SAN FRANCISCO — The first publicly available version of Apple Computer Corp.'s long-awaited next-generation operating system will roll out in two weeks, chief executive Steve Jobs announced Tuesday at a conference for digital publishers and designers.
Called Macintosh OS X (the "X" representing the number 10), the operating system for Apple's Macintosh computers is expected to be significantly faster and more reliable than the current Mac OS 9. It also is widely regarded as the key to Apple's future ability to hang on to, perhaps even gain, ground in the market for desktop computers.
"Mac OS X is the future of the Mac," Jobs told a packed audience attending the Seybold Seminars conference. "This is really important to us."
Most consumers, however, will have to wait until early 2001 to buy the new operating system. What will be released on Sept. 13 is a test version of Mac OS X, to be used by hardcore Apple fans who will help the company "debug" the software of potential flaws. The company, based in Cupertino, Calif., has not said how it will distribute the test version, but most Apple-watchers anticipate they will be able to download Mac OS X off the Internet.
Apple has made test versions of Mac OS X available to select software developers since February.
"It's slick," said Eric Wood, a developer for R.R. Donnelly & Sons in Chicago, who got to test drive the new operating system.

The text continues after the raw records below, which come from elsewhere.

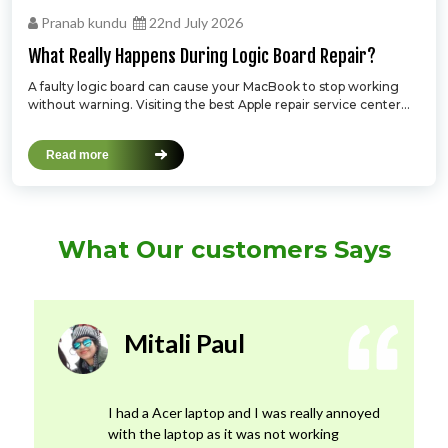
Pranab kundu
22nd July 2026
What Really Happens During Logic Board Repair?
A faulty logic board can cause your MacBook to stop working
without warning. Visiting the best Apple repair service center...
Read more
What Our customers Says
Mitali Paul
I had a Acer laptop and I was really annoyed
with the laptop as it was not working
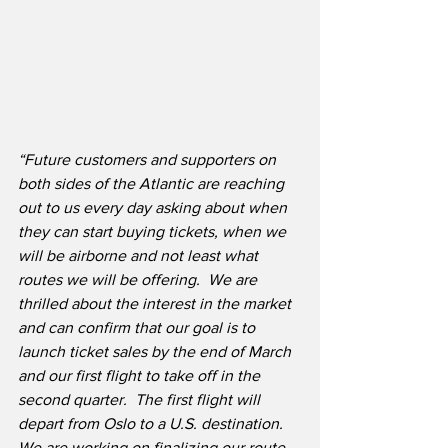
“Future customers and supporters on 
both sides of the Atlantic are reaching 
out to us every day asking about when 
they can start buying tickets, when we 
will be airborne and not least what 
routes we will be offering.  We are 
thrilled about the interest in the market 
and can confirm that our goal is to 
launch ticket sales by the end of March 
and our first flight to take off in the 
second quarter.  The first flight will 
depart from Oslo to a U.S. destination.  
We are working on finalizing our route 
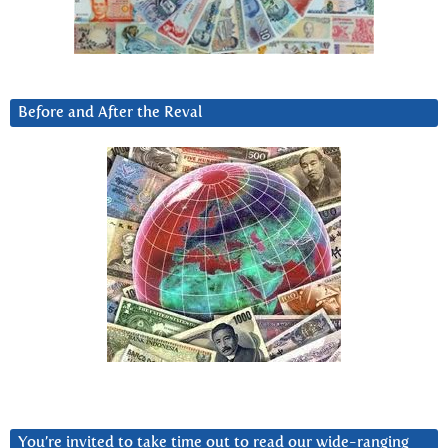
Before and After the Reval
You’re invited to take time out to read our wide-ranging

Bundled with its new line of desktop computers, including the PowerMac G4 Cube, unveiled six weeks ago, Apple is hoping the new operating system will help it sustain the momentum it gained from its popular iMac line of candy-colored computers introduced two years ago.
Apple last year captured 5 percent of the market for operating systems, software that controls the basic functions of a computer, such as storing files and routing commands to printers. That is up "dramatically" from 4.1 percent in 1998, according to Dan Kusnetzky, vice president of system software research at International Data Corp.

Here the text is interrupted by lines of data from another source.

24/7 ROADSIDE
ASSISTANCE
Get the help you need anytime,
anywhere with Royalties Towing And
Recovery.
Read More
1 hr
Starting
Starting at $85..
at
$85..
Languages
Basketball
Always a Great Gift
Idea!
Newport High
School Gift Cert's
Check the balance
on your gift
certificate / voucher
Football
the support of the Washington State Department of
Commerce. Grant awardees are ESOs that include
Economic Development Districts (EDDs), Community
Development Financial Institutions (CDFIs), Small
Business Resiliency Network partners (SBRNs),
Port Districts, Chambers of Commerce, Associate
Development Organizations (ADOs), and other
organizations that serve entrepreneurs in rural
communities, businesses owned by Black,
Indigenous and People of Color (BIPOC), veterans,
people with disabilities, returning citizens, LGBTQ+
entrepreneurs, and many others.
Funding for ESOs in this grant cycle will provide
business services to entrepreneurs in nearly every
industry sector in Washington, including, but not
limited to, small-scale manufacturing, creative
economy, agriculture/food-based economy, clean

Apple, however, continues to face formidable competition against Microsoft Corp., whose Windows operating system enjoyed a 90 percent market share last year, according to IDC.
In recent years Apple has faced a new worry — Linux, an operating system that is free to download from the Internet and is compatible with most personal computers, including the Macintosh. Last year, Linux claimed 3.9 percent of the market for desktop computer operating systems and is poised to steal the No. 2 spot from Apple within two years, said Kusnetzky.
For now, Linux is handicapped by the fact that it remains awkward for non-geeks to use, said Chris LeTocq, research director at the Gartner Group in Los Altos, Calif. The Macintosh, by contrast, is known for its friendly, intuitive interface.